The trio gathers around the old film club photographs

Kosawa’s name usually means fast, screwball momentum, so the heaviness here sneaks up on you. Yoshii (Takashi Sorimachi), Fujimaki (Nao Omori), and Kikuhara (Kenjiro Tsuda) move through middle age like they’re haunting themselves. They start poking at the disappearance of their old film club advisor, a woman they knew as Matilda (Mai Kiryu). The show plays like a comedy about after youth—what happens when the bright fever of 1988 smashes into the weariness of 2026. (It made me think a little of how Stephen King’s *It* handles old trauma resurfacing, minus the clowns and with more VHS.) Some people will bounce off the lurches between slapstick and genuinely unsettling thriller beats, but I kind of like that roughness. Their lives aren’t smooth either.

A dusty VHS tape sits next to a glass of Ramune

The casting is the show’s secret weapon, especially Kenjiro Tsuda. He’s spent years as a famous voice actor with this cool, controlled aura, and seeing him in live action as Kikuhara—“Kinpo”—is startling. One moment in episode four flattened me. Kinpo, run ragged from caring for his mother who has dementia, runs into a former juvenile delinquent who used to terrorize him. The ex-bully sticks out a hand, eager to wrap his cruelty up as harmless “naughty” kid stuff. Tsuda has Kinpo take the handshake, but his face won’t cooperate with the forgiveness being offered. His shoulders go tight; the grip turns sharp. He asks what happens to the people who got tortured. It’s a quiet scene that suddenly detonates—grief that’s been sitting there for decades.

The men lie exhausted on the ground after a failed chase

It’s not wall-to-wall misery, though. Episode six leans into the dumb, unavoidable comedy of getting older. The three of them try to chase a suspicious guy through the streets at night. Kinpo is the first to gas out and crouch on the pavement. Fujimaki makes it halfway up a footbridge staircase before collapsing. Yoshii pushes a little longer, then quits, completely cooked. And then Hakuba (Riko Fukumoto), the young cafe employee, just jogs past them like it’s nothing and keeps the chase going.

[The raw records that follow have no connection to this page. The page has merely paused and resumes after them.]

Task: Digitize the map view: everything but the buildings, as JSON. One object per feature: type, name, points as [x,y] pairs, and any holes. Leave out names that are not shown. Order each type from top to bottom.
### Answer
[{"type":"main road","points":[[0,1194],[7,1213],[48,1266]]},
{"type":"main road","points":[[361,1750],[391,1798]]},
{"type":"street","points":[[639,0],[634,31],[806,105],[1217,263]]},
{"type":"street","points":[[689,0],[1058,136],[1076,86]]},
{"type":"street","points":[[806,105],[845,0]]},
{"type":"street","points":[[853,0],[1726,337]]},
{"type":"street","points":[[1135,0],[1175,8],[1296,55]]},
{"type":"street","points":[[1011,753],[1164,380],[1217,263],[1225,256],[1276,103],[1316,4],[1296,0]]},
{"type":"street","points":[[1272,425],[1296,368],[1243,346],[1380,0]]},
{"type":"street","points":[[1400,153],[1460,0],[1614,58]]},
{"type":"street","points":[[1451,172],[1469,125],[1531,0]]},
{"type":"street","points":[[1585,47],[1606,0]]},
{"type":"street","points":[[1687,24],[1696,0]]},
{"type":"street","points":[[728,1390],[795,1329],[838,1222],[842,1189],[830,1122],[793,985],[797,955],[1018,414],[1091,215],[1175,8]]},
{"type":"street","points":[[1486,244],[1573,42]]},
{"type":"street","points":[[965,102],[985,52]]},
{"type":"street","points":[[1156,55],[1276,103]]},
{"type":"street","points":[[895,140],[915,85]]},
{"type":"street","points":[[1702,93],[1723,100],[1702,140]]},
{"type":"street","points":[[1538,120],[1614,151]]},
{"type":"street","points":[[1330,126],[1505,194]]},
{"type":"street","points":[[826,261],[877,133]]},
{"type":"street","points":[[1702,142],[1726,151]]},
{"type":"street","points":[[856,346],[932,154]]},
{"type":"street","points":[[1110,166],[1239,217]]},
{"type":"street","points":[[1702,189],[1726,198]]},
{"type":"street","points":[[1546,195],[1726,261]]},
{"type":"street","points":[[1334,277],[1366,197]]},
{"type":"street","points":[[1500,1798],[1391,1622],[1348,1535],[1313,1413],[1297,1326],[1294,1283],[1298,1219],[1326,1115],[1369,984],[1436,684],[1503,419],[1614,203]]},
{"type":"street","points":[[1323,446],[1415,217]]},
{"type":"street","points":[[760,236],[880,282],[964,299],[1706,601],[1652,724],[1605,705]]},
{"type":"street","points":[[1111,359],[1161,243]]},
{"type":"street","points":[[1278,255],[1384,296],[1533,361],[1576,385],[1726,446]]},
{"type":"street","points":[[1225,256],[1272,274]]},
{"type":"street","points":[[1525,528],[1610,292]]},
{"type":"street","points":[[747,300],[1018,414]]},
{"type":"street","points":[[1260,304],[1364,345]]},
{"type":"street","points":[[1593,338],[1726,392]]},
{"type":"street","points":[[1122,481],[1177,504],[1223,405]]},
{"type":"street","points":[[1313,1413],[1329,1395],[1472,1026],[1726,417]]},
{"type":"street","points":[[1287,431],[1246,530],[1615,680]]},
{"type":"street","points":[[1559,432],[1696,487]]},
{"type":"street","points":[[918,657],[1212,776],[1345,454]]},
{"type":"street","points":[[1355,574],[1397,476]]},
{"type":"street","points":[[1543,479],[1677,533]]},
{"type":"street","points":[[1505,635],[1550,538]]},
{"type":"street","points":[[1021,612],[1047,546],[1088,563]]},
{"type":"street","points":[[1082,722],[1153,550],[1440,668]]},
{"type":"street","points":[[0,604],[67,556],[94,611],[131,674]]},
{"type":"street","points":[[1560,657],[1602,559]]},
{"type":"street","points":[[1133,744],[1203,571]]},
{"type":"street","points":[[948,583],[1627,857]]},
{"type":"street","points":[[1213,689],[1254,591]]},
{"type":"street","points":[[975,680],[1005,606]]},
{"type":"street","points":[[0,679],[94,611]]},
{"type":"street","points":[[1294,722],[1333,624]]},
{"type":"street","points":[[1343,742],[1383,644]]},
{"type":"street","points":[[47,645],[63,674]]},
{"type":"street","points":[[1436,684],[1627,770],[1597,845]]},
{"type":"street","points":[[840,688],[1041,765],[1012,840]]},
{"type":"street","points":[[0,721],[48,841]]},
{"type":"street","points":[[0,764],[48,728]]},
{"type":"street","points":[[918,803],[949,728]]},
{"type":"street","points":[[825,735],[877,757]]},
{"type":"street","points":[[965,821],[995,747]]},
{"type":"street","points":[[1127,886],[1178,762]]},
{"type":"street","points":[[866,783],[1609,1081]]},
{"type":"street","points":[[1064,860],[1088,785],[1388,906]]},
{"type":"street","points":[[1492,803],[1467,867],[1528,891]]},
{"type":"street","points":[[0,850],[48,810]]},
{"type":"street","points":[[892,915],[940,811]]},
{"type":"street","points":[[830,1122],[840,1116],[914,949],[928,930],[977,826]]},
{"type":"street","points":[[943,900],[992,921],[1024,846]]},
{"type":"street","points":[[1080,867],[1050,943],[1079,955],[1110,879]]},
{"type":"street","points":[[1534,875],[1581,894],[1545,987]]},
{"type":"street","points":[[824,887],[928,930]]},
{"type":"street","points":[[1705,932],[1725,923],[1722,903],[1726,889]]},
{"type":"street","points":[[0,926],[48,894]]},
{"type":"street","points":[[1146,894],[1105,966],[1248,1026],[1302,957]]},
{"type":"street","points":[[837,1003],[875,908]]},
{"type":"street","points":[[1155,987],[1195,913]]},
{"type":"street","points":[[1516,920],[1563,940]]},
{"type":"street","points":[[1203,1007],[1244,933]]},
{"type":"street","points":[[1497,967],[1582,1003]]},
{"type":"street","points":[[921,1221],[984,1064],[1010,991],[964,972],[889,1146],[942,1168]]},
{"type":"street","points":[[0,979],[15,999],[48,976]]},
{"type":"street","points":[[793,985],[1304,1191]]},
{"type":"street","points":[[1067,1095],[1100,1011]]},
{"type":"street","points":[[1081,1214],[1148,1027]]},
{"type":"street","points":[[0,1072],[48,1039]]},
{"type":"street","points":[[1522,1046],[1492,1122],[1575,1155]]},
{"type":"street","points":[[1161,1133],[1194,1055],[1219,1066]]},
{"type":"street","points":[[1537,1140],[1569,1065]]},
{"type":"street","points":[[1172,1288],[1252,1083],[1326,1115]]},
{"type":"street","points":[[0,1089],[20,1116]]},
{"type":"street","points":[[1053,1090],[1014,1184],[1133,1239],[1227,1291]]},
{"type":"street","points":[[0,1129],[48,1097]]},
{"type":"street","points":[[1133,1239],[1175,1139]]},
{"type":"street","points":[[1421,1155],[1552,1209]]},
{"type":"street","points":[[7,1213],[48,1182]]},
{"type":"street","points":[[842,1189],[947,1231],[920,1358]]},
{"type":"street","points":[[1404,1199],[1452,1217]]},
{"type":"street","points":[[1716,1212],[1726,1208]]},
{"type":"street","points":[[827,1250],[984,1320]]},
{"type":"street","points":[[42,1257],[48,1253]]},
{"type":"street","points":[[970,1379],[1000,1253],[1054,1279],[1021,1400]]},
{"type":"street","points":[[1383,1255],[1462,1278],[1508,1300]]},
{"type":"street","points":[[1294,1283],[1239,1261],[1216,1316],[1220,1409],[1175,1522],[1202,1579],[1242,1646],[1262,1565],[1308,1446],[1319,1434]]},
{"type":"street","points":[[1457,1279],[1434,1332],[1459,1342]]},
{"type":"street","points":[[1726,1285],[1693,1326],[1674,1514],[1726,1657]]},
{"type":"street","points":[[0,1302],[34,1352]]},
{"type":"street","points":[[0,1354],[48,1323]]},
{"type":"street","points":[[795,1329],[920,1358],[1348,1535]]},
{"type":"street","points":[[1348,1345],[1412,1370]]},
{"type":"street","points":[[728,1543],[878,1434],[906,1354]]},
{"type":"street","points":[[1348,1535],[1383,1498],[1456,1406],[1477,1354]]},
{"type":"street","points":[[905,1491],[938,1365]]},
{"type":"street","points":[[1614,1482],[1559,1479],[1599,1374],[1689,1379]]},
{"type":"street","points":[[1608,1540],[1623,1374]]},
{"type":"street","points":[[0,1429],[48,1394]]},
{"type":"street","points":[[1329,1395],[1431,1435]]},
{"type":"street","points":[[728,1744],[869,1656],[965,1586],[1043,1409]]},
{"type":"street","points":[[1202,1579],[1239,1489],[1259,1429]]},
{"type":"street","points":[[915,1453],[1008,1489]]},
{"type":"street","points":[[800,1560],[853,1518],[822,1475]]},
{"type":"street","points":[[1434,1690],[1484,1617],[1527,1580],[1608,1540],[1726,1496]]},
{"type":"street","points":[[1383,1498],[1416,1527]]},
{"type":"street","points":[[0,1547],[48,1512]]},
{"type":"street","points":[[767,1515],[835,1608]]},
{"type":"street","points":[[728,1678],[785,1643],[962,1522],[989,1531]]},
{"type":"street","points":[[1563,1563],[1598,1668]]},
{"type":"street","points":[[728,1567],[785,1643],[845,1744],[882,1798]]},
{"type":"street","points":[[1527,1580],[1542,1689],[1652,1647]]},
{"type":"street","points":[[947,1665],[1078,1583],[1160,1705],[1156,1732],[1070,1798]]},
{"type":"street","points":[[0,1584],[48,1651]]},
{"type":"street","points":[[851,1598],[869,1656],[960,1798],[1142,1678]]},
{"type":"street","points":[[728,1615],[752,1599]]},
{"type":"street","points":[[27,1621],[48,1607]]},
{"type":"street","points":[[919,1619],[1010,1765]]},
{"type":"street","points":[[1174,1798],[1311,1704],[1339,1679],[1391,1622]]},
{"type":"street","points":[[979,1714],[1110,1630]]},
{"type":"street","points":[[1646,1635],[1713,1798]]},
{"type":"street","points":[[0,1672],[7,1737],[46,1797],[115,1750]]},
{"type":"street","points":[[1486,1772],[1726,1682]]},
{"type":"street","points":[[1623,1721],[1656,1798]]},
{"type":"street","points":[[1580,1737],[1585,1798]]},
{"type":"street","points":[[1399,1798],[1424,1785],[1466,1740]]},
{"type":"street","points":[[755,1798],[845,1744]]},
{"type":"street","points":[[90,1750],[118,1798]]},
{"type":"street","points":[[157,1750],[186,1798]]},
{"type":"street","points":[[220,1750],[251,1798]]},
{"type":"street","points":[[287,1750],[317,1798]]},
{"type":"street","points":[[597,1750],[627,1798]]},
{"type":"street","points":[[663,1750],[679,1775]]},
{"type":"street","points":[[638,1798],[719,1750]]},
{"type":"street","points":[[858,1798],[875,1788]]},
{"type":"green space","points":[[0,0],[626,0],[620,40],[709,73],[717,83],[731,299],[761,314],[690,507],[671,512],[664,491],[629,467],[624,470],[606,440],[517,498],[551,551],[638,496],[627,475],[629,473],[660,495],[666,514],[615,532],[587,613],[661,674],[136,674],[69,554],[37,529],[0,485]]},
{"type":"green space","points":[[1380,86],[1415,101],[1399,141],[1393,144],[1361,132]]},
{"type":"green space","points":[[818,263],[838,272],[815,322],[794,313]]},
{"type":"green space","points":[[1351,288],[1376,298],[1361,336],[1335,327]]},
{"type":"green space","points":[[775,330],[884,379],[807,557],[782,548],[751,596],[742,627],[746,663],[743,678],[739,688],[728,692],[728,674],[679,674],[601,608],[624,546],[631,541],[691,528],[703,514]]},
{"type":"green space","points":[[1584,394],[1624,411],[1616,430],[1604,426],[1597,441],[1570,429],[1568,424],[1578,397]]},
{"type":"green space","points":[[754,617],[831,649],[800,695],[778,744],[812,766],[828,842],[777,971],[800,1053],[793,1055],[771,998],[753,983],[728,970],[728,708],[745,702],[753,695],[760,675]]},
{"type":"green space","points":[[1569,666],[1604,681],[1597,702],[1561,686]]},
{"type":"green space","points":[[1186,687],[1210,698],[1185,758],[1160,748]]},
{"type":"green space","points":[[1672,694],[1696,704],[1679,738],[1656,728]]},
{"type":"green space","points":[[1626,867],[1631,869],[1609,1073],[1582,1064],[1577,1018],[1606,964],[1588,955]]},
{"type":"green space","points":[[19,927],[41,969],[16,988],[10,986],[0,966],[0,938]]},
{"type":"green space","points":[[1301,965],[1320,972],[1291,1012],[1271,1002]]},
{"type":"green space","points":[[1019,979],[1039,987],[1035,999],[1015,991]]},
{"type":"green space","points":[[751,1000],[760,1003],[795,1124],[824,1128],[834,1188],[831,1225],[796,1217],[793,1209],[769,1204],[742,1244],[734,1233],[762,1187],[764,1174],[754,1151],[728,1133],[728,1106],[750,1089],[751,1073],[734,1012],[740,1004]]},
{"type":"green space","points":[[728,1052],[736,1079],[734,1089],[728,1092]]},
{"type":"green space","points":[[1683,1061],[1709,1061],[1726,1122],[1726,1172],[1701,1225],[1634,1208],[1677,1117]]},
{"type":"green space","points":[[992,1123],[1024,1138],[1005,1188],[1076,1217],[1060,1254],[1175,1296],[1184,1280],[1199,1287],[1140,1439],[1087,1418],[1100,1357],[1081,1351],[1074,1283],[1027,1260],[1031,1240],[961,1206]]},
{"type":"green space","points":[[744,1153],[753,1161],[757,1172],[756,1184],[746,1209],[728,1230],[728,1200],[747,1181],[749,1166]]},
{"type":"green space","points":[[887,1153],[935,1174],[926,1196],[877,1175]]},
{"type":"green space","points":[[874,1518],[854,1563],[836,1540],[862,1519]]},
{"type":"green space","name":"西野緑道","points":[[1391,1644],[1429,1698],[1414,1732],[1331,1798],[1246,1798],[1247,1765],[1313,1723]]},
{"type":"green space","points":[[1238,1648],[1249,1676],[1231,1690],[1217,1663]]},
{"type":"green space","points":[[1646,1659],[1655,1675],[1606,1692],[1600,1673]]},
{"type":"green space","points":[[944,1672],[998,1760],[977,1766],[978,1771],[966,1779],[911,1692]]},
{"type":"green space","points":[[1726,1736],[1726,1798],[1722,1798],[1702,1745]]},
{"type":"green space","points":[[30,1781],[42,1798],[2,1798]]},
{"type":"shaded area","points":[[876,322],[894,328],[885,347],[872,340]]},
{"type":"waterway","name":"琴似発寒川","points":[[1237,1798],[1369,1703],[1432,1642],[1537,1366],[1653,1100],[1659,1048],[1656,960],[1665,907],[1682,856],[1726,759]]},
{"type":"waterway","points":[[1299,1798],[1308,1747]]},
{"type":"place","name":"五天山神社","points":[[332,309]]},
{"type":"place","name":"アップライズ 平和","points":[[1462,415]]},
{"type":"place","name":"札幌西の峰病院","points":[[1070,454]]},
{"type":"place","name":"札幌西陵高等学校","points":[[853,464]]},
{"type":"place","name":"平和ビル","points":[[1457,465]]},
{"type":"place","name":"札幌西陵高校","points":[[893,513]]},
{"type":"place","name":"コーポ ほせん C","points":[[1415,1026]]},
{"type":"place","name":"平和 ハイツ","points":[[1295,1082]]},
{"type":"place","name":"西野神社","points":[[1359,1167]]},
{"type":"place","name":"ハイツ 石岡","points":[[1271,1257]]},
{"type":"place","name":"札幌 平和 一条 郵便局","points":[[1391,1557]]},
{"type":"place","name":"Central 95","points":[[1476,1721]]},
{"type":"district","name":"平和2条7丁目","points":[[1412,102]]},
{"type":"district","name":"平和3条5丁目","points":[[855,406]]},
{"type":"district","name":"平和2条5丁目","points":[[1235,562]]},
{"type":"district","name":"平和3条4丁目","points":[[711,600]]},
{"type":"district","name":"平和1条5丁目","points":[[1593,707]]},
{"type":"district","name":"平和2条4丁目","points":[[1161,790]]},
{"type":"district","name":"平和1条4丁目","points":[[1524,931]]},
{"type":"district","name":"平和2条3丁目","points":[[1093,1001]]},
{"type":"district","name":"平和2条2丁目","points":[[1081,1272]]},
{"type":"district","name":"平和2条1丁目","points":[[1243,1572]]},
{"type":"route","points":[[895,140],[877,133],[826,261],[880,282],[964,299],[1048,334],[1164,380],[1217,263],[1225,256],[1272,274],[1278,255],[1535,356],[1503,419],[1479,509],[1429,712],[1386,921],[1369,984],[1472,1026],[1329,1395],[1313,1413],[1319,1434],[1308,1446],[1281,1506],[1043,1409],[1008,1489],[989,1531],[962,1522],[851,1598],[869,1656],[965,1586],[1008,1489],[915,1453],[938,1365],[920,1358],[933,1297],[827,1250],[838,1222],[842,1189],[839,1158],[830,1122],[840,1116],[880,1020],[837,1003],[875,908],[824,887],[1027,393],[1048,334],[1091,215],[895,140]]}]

Later they regroup in a square, flop down side-by-side on the concrete, and start laughing at how pathetic they are. The overhead shot—three bodies sprawled out, small against the cold ground—is both hysterical and brutal. I don’t know if the bones mystery will stick the landing in the final episodes. But maybe that isn’t the point. *Ramune Monkey* feels most honest in the relief of finally letting yourself hit the ground.